A visit to the Church of Saint Paraskevi in Geroskipou (Holy Gardens) kicks things off on day 6, which contains frescoes dating from the ninth century. Then on to Paphos for a chance to see the magnificent mosaics at a series archaeological sites including he House of Dionysus, the House of Orpheus, the House of Four Seasons, the Mansions of Theseus and Aion, the Roman Agora, the Odeon and the Asklepieon. After lunch at Ktima comes a trip to the Saint Neophytos Monastery and the cave that was the saint’s hermitage. There the program coordinators will deliver a short presentation on “The Life and Times of Saint Neophytos”. Next stop, the Church of Panagia Chryseleousa in the village of Chloraka. This is an eleventh century construction which possesses an icon of extreme rarity, depicting a naked Jesus’ at the scene of His baptism in the River Jordan–a representational convention that has long been obsolete.

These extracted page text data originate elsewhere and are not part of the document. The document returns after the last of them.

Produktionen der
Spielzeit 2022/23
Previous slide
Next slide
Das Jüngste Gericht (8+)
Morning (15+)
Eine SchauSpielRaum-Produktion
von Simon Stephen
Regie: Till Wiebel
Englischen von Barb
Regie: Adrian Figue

Rest and dinner back at the hotel bring the day to a close.

Day 7

First item on the agenda, a visit to the thirteenth century Church of Panagia Chrysopolitissa. On the grounds of the church is still said to stand the pillar on which the Apostle Paul was flogged before the Roman Proconsul Paulus Sergius’ conversion to Christianity. The program coordinators will give a short presentation titled “The Royal Churches of Cyprus: Footsteps of the Apostles”, before resuming the tour with visits to the Catacomb of Saint Solomone and the Franco-Byzantine Church of Saint Aikaterini in the village of Kritou Terra. Nex stop, Polis Chrysoccous, for a look at the exhibits at the Arsinoe Byzantine Museum, followed by a break for lunch. After the meal, visitors will be taken to the Archaeological Museum in Polis, then to the centrally located Saint Andronicos Church and Park. A short coffee break and then it’s back to Paphos for rest and dinner at the hotel

Day 8

Visitors will be shuttled to the airport.

Note: Changes could be made to the program–before or during the visit–in order to accommodate any special needs and requests, provided the local holiday calendar allows it.